● Given problem 1:
Reproduce the rows below word for word, from the first row through the line that contains "order: Brassicales", including both ends.

● Passage shown:
* BEGIN *
Clarification Questions

Before diving into the solution, here are 5 important clarifications and assumptions to discuss during an interview:

  1. Boundary definition: What is the boundary? (Assumption: Left boundary (top to bottom), leaves (left to right), right boundary (bottom to top) - anti-clockwise)

  2. Left boundary: What is the left boundary? (Assumption: Path from root to leftmost node, excluding leaves)

  3. Right boundary: What is the right boundary? (Assumption: Path from rightmost node to root, excluding leaves and root)

  4. Return format: What should we return? (Assumption: List of node values in boundary order - anti-clockwise)

  5. Empty tree: What if tree is empty? (Assumption: Return empty list - no boundary)

Interview Deduction Process (20 minutes)

Step 1: Brute-Force Approach (5 minutes)

Traverse the tree three times: first pass to collect left boundary (excluding leaves), second pass to collect all leaves, third pass to collect right boundary (excluding leaves and root, in reverse order). Combine the three lists. This approach works but requires multiple traversals and careful handling of duplicates (root appears in left boundary, leaves might appear in boundaries).

Step 2: Semi-Optimized Approach (7 minutes)

Use a single DFS traversal with flags to identify boundary nodes: mark nodes as left boundary, right boundary, or leaf during traversal. However, identifying leftmost and rightmost nodes requires tracking the path and comparing positions, which adds complexity. We still need to handle duplicates carefully.

Step 3: Optimized Solution (8 minutes)

Separate the problem into three parts: (1) Left boundary: traverse from root following left children, if no left child follow right child, stop at leaf. (2) Leaves: use DFS to collect all leaves in left-to-right order. (3) Right boundary: traverse from root following right children, if no right child follow left child, stop at leaf, then reverse the list. Combine the three parts, ensuring no duplicates (root appears once, leaves appear once, right boundary excludes root and leaves). This achieves O(n) time with O(h) space for recursion, which is optimal. The key insight is that we can solve each part independently and combine them, avoiding complex boundary detection logic.

Solution Approach

Key Insight

The boundary traversal consists of three parts in order:

  1. Left boundary: Root → leftmost node (excluding leaves)
  2. Leaves: All leaf nodes from left to right
  3. Right boundary: Rightmost node → root (excluding leaves, in reverse order)

Approach: Three-Step Boundary Traversal

Algorithm:

  1. Add root to result (if not a leaf)
  2. Traverse left boundary (excluding leaves)
  3. Traverse all leaves from left to right
  4. Traverse right boundary (excluding leaves, in reverse order)

Time Complexity: O(n)
* END *
● Given problem 2:
According to the boundary traversal passage, what time and space complexity does the optimized solution in Step 3 achieve?

● Input rows:
* BEGIN *
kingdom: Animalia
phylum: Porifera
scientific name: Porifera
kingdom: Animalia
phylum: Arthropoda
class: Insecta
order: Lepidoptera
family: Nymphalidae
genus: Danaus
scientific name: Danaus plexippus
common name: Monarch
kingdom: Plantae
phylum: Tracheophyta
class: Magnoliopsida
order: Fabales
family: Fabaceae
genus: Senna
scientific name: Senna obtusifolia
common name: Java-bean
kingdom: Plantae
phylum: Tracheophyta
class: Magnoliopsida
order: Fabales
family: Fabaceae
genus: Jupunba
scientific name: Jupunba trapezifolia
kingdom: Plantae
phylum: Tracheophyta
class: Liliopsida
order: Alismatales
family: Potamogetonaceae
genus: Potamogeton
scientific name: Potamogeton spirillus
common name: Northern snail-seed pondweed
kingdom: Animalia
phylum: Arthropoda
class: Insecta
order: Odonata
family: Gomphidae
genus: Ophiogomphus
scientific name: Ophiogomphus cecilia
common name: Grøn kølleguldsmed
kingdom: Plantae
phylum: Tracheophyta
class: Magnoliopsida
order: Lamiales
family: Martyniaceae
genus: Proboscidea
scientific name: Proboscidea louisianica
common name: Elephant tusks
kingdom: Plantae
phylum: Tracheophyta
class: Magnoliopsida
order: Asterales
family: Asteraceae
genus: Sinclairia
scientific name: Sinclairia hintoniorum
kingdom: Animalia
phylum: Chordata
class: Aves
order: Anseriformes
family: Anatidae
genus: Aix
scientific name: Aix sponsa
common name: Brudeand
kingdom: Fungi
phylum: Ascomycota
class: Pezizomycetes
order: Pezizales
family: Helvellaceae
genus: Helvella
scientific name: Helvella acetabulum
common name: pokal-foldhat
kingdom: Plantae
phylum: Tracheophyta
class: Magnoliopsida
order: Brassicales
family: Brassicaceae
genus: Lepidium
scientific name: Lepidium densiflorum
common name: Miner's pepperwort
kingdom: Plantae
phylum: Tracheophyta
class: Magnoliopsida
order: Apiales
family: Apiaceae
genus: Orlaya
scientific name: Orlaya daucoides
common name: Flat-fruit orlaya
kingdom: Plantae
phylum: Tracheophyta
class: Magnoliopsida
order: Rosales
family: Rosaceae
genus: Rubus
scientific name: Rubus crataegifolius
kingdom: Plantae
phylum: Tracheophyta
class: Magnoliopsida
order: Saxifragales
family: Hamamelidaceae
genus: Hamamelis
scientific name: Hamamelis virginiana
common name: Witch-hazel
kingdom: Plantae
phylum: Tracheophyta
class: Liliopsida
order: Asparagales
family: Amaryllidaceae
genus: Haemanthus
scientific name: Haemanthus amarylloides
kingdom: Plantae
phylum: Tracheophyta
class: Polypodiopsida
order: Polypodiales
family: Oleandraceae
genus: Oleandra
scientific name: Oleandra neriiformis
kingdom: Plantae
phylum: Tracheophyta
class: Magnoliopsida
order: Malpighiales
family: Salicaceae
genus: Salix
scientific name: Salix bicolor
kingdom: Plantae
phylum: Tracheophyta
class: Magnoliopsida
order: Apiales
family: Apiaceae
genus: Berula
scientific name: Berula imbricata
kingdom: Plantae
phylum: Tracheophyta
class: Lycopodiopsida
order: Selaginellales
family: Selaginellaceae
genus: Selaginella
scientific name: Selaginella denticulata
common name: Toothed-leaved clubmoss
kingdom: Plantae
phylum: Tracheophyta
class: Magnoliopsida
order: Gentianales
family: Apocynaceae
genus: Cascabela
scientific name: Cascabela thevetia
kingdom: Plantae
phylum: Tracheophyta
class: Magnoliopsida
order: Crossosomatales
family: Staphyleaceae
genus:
* END *
● Complete output 1:
kingdom: Animalia
phylum: Porifera
scientific name: Porifera
kingdom: Animalia
phylum: Arthropoda
class: Insecta
order: Lepidoptera
family: Nymphalidae
genus: Danaus
scientific name: Danaus plexippus
common name: Monarch
kingdom: Plantae
phylum: Tracheophyta
class: Magnoliopsida
order: Fabales
family: Fabaceae
genus: Senna
scientific name: Senna obtusifolia
common name: Java-bean
kingdom: Plantae
phylum: Tracheophyta
class: Magnoliopsida
order: Fabales
family: Fabaceae
genus: Jupunba
scientific name: Jupunba trapezifolia
kingdom: Plantae
phylum: Tracheophyta
class: Liliopsida
order: Alismatales
family: Potamogetonaceae
genus: Potamogeton
scientific name: Potamogeton spirillus
common name: Northern snail-seed pondweed
kingdom: Animalia
phylum: Arthropoda
class: Insecta
order: Odonata
family: Gomphidae
genus: Ophiogomphus
scientific name: Ophiogomphus cecilia
common name: Grøn kølleguldsmed
kingdom: Plantae
phylum: Tracheophyta
class: Magnoliopsida
order: Lamiales
family: Martyniaceae
genus: Proboscidea
scientific name: Proboscidea louisianica
common name: Elephant tusks
kingdom: Plantae
phylum: Tracheophyta
class: Magnoliopsida
order: Asterales
family: Asteraceae
genus: Sinclairia
scientific name: Sinclairia hintoniorum
kingdom: Animalia
phylum: Chordata
class: Aves
order: Anseriformes
family: Anatidae
genus: Aix
scientific name: Aix sponsa
common name: Brudeand
kingdom: Fungi
phylum: Ascomycota
class: Pezizomycetes
order: Pezizales
family: Helvellaceae
genus: Helvella
scientific name: Helvella acetabulum
common name: pokal-foldhat
kingdom: Plantae
phylum: Tracheophyta
class: Magnoliopsida
order: Brassicales

● Complete output 2:
It achieves O(n) time with O(h) space for recursion.